» Task data:
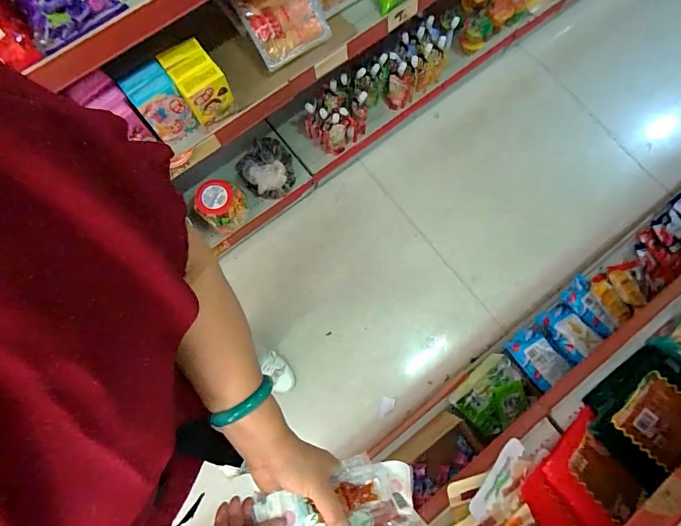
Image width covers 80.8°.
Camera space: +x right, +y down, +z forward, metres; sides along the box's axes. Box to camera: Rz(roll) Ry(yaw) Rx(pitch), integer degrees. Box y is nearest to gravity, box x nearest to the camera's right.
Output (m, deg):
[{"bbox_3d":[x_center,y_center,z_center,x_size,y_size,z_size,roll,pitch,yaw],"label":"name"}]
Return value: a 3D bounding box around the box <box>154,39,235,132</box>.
[{"bbox_3d":[-0.287,-0.362,0.814,0.085,0.112,0.108,-37,80,-8],"label":"box"}]

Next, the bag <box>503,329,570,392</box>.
[{"bbox_3d":[0.534,0.249,1.098,0.121,0.062,0.132,-34,80,-8],"label":"bag"}]

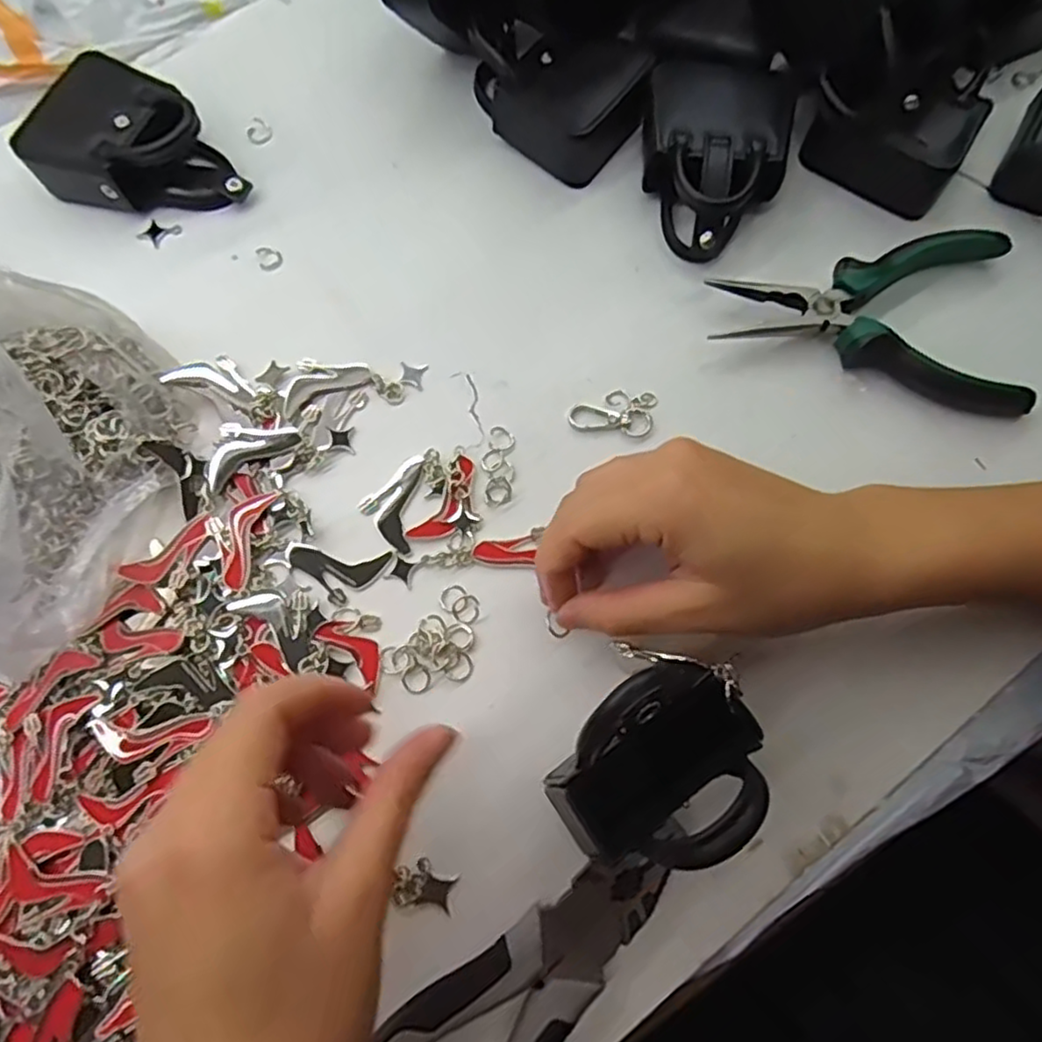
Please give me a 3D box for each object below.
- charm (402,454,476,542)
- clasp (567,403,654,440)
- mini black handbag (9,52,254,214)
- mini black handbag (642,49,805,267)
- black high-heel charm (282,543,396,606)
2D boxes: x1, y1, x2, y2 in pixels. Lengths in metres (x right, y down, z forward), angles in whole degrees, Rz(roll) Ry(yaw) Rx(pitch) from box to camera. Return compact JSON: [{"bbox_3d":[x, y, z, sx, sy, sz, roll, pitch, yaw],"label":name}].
[{"bbox_3d":[-0.033,-0.008,0.325,0.021,0.005,0.047,30,74,9],"label":"charm"},{"bbox_3d":[0.044,-0.049,0.338,0.042,0.004,0.015,10,72,3],"label":"clasp"},{"bbox_3d":[-0.204,-0.200,0.374,0.106,0.033,0.070,19,72,6],"label":"mini black handbag"},{"bbox_3d":[0.101,-0.196,0.370,0.074,0.037,0.112,18,72,5],"label":"mini black handbag"},{"bbox_3d":[-0.085,0.024,0.316,0.049,0.004,0.026,5,72,1],"label":"black high-heel charm"}]

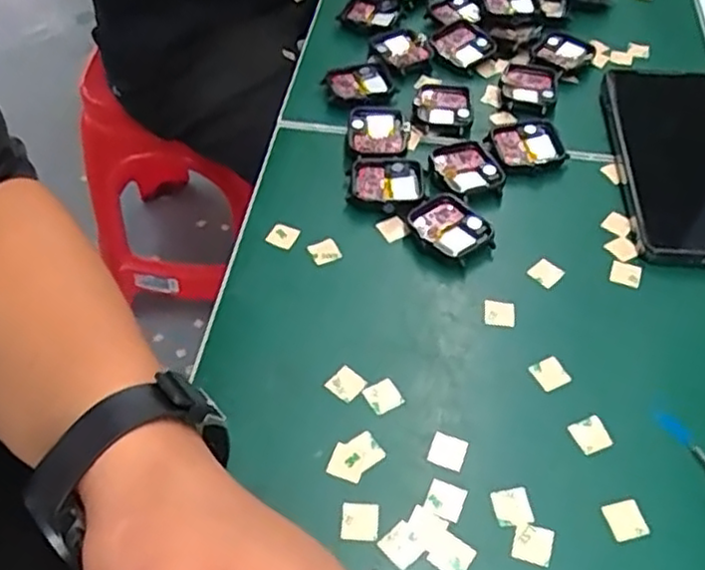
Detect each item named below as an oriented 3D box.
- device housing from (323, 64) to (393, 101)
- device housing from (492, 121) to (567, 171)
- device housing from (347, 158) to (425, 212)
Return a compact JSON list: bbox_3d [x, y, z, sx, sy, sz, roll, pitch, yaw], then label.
[{"bbox_3d":[0.005,-0.138,0.483,0.045,0.007,0.034,-15,53,-12],"label":"device housing"},{"bbox_3d":[0.110,-0.087,0.442,0.045,0.007,0.038,-10,52,-9],"label":"device housing"},{"bbox_3d":[0.021,-0.060,0.423,0.045,0.009,0.038,3,51,2],"label":"device housing"}]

» Goal of the exercise: Please give back exactly the lines of the listing above that run from the one containing "- mini black handbag (9,52,254,214)" through the one containing "- black high-heel charm (282,543,396,606)", and only those.

» Exercise answer:
- mini black handbag (9,52,254,214)
- mini black handbag (642,49,805,267)
- black high-heel charm (282,543,396,606)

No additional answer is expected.